Shareholders of power transmission company, Alstom T&D, can hold the stock with a three-year perspective. While stiff valuations may cap upside in the near term, takeover by the Alstom combine and demerger of distribution business have helped the company focus on the power transmission space. Surge in orders, especially in the high-end transformer space, also provides improved earnings visibility.

At the current market price of Rs 186, the stock trades at 34 times its annualised earnings for 2011-12. The company had a 15-month year ending March 2012, as it was changing its accounting year from December to March.

While Alstom T&D has traditionally traded at a premium to local transmission and distribution (T&D) players as a result of its MNC status, the valuation gap is high compared with large players such as Crompton Greaves. Fresh investments can be avoided at this valuation.

Changed hands

The global T&D business of France-based Areva was taken over by the Alstom-Schneider Electric combine in 2010. As a result, the Indian unit, Areva T&D, was split — with Alstom taking over the transmission business (Alstom T&D) and Schneider Electric gaining control over the distribution business (Schneider Electric Infrastructure).

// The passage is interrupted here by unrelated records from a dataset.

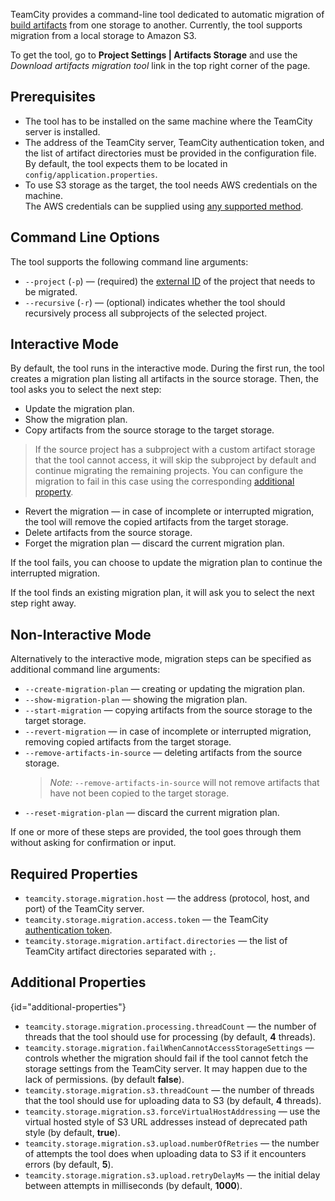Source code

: [//]: # (title: Artifacts Migration Tool)
[//]: # (auxiliary-id: Artifacts Migration Tool)

TeamCity provides a command-line tool dedicated to automatic migration of [build artifacts](build-artifact.md) from one storage to another. 
Currently, the tool supports migration from a local storage to Amazon S3.

To get the tool, go to __Project Settings | Artifacts Storage__ and use the _Download artifacts migration tool_ link in the top right corner of the page.

## Prerequisites

* The tool has to be installed on the same machine where the TeamCity server is installed.
* The address of the TeamCity server, TeamCity authentication token, and the list of artifact directories must be provided in the configuration file.  
  By default, the tool expects them to be located in `config/application.properties`.
* To use S3 storage as the target, the tool needs AWS credentials on the machine.  
  The AWS credentials can be supplied using [any supported method](https://docs.aws.amazon.com/sdk-for-java/v1/developer-guide/setup-credentials.html).

## Command Line Options

The tool supports the following command line arguments:
* `--project` (`-p`) — (required) the [external ID](https://www.jetbrains.com/help/teamcity/identifier.html#External+IDs) of the project that needs to be migrated.
* `--recursive` (`-r`) — (optional) indicates whether the tool should recursively process all subprojects of the selected project.

## Interactive Mode

By default, the tool runs in the interactive mode. During the first run, the tool creates a migration plan listing all artifacts in the source storage. Then, the tool asks you to select the next step:
* Update the migration plan.
* Show the migration plan.
* Copy artifacts from the source storage to the target storage.
> If the source project has a subproject with a custom artifact storage that the tool cannot access,
> it will skip the subproject by default and continue migrating the remaining projects. You can configure the migration to fail in this case using the corresponding [additional property](artifacts-migration-tool.md#additional-properties).

* Revert the migration — in case of incomplete or interrupted migration, the tool will remove the copied artifacts from the target storage.
* Delete artifacts from the source storage.
* Forget the migration plan — discard the current migration plan.

If the tool fails, you can choose to update the migration plan to continue the interrupted migration.

If the tool finds an existing migration plan, it will ask you to select the next step right away.

## Non-Interactive Mode

Alternatively to the interactive mode, migration steps can be specified as additional command line arguments:
* `--create-migration-plan` — creating or updating the migration plan.
* `--show-migration-plan` — showing the migration plan.
* `--start-migration` — copying artifacts from the source storage to the target storage.
* `--revert-migration` — in case of incomplete or interrupted migration, removing copied artifacts from the target storage.
* `--remove-artifacts-in-source` — deleting artifacts from the source storage.
  >*Note:* `--remove-artifacts-in-source` will not remove artifacts that have not been copied to the target storage.
* `--reset-migration-plan` — discard the current migration plan.

If one or more of these steps are provided, the tool goes through them without asking for confirmation or input.

## Required Properties

* `teamcity.storage.migration.host` — the address (protocol, host, and port) of the TeamCity server.
* `teamcity.storage.migration.access.token` — the TeamCity [authentication token](https://www.jetbrains.com/help/teamcity/configuring-your-user-profile.html#Managing+Access+Tokens).
* `teamcity.storage.migration.artifact.directories` — the list of TeamCity artifact directories separated with `;`.

## Additional Properties
{id="additional-properties"}

* `teamcity.storage.migration.processing.threadCount` — the number of threads that the tool should use for processing (by default, **4** threads).
* `teamcity.storage.migration.failWhenCannotAccessStorageSettings` — controls whether the migration should fail if the tool cannot fetch the storage settings from the TeamCity server. It may happen due to the lack of permissions. (by default **false**). 
* `teamcity.storage.migration.s3.threadCount` — the number of threads that the tool should use for uploading data to S3 (by default, **4** threads).
* `teamcity.storage.migration.s3.forceVirtualHostAddressing` — use the virtual hosted style of S3 URL addresses instead of deprecated path style (by default, **true**).
* `teamcity.storage.migration.s3.upload.numberOfRetries` — the number of attempts the tool does when uploading data to S3 if it encounters errors (by default, **5**).
* `teamcity.storage.migration.s3.upload.retryDelayMs` — the initial delay between attempts in milliseconds (by default, **1000**).
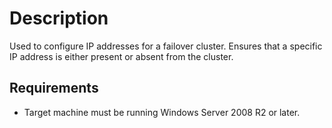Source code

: # Description

Used to configure IP addresses for a failover cluster. Ensures that a specific IP address is either present or absent from the cluster.

## Requirements

* Target machine must be running Windows Server 2008 R2 or later.
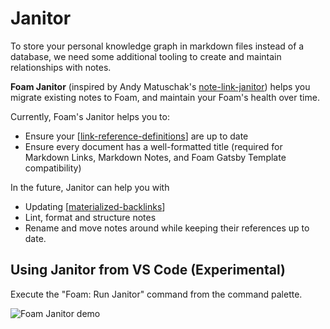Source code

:# Janitor

To store your personal knowledge graph in markdown files instead of a database, we need some additional tooling to create and maintain relationships with notes.

**Foam Janitor** (inspired by Andy Matuschak's [note-link-janitor](https://github.com/andymatuschak/note-link-janitor)) helps you migrate existing notes to Foam, and maintain your Foam's health over time.

Currently, Foam's Janitor helps you to:
- Ensure your [[link-reference-definitions]] are up to date
- Ensure every document has a well-formatted title (required for Markdown Links, Markdown Notes, and Foam Gatsby Template compatibility)

In the future, Janitor can help you with
- Updating [[materialized-backlinks]]
- Lint, format and structure notes
- Rename and move notes around while keeping their references up to date.

## Using Janitor from VS Code (Experimental)

Execute the "Foam: Run Janitor" command from the command palette.

![Foam Janitor demo](../assets/images/foam-janitor-demo.gif)

[//begin]: # "Autogenerated link references for markdown compatibility"
[link-reference-definitions]: link-reference-definitions.md "Link Reference Definitions"
[materialized-backlinks]: ../dev/materialized-backlinks.md "Materialized Backlinks (stub)"
[//end]: # "Autogenerated link references"
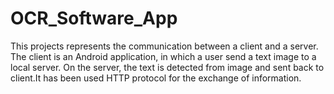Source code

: # OCR_Software_App

This projects represents the communication between a client and a server. The client is an Android application, in which a user send a text image to a local server. On the server, the text is detected from image and sent back to client.It has been used HTTP protocol for the exchange of information.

Shareholders of erstwhile Areva T&D would have received equal shares in the above two companies, which are now listed. There appears a general understanding between the two firms that Alstom T&D would focus on orders over 66kV, while Schneider Electric will focus on low-voltage products below 66kV.

What has changed for Alstom T&D since the takeover? One, Alstom T&D had focussed and won more orders in high voltage power equipments such as 765kV transformers. Two, it has seen a marginal improvement in its EBITDA margins compared with a year ago. Focussing on higher voltage products also provides scope for improving profit margins. Three, it is likely to sell some land parcels and reduce debt. These changes hold potential to improve earnings over a 2-3 year period.

The order game

Unlike peers such as ABB and Siemens which saw lacklustre order flow activity, Alstom T&D witnessed pick-up in order flows from late FY-12. Orders from Power Grid Corporation of India provided a fillip to its order book.

In fact, in March alone, the company won Rs 500 crore of orders. The orders that it won, especially in the 765 kV transformer segment, saw severe competition from the Chinese.

The Chinese players garnered almost 50 per cent of orders in this segment even as Alstom T&D expanded its market share to 22 per cent from merely 3 per cent a year ago, gaining at the cost of local competitors. While this does imply that Alstom T&D could have been aggressive in its bids; higher volumes gained thus may still make up for competitive pricing in a segment that is shaping up as a volume play. Several State electricity boards, for instance, are expected to scale up their grid transmission voltages to 220kV, 440 kV and even 765 kV.

In all, order book expanded over 40 per cent year-on-year to Rs 4,700 crore in March 2012. That’s about 1.4 times annualised revenue for FY-12, providing reasonable revenue visibility. Order book split is 50:50 in favour of power systems and product orders.

Alstom T&D has also been leveraging on its parent’s technology to bag unique orders in India. It recently commissioned India’s first digital substation (that brings smart grid intelligence to the substation) using parent Alstom’s support.

At the time of the reorganisation, the parent company had indicated its intent to source products from Alstom T&D’s local units for projects abroad.

While Alstom T&D has managed robust order flows, thanks to orders from PGCIL, slowdown in industrial capex has meant lower industrial orders.

Hence, order flows may not continue at the current pace. Besides, while PGCIL may be all set to award orders, delays in power projects as a result of either land issues or coal linkages may slow the pace of award.

Financials

Sales for the 15-month period ending March 2012 stood at Rs 4,129 crore and net profits at Rs 152.5 crore. As the numbers are not comparable with that of the previous year because of the demerger, we looked at quarterly growth. Sales expanded by 49 per cent in the March-2012 quarter over the December 2011 quarter, while net profits jumped 50 per cent. However, these strong numbers come after slowdown in delivery in the December quarter as a result of delays from the customer end.

When compared with the September 2011 quarter, earnings for March expanded by a more modest 13 per cent. EBITDA margins, which had dipped in the December quarter again due to poor sales, bounced back to 11.6 per cent in March.

Alstom T&D has reportedly opened bids for certain land parcels it holds. Proceeds from this could reduce the current debt equity ratio of 0.7 times.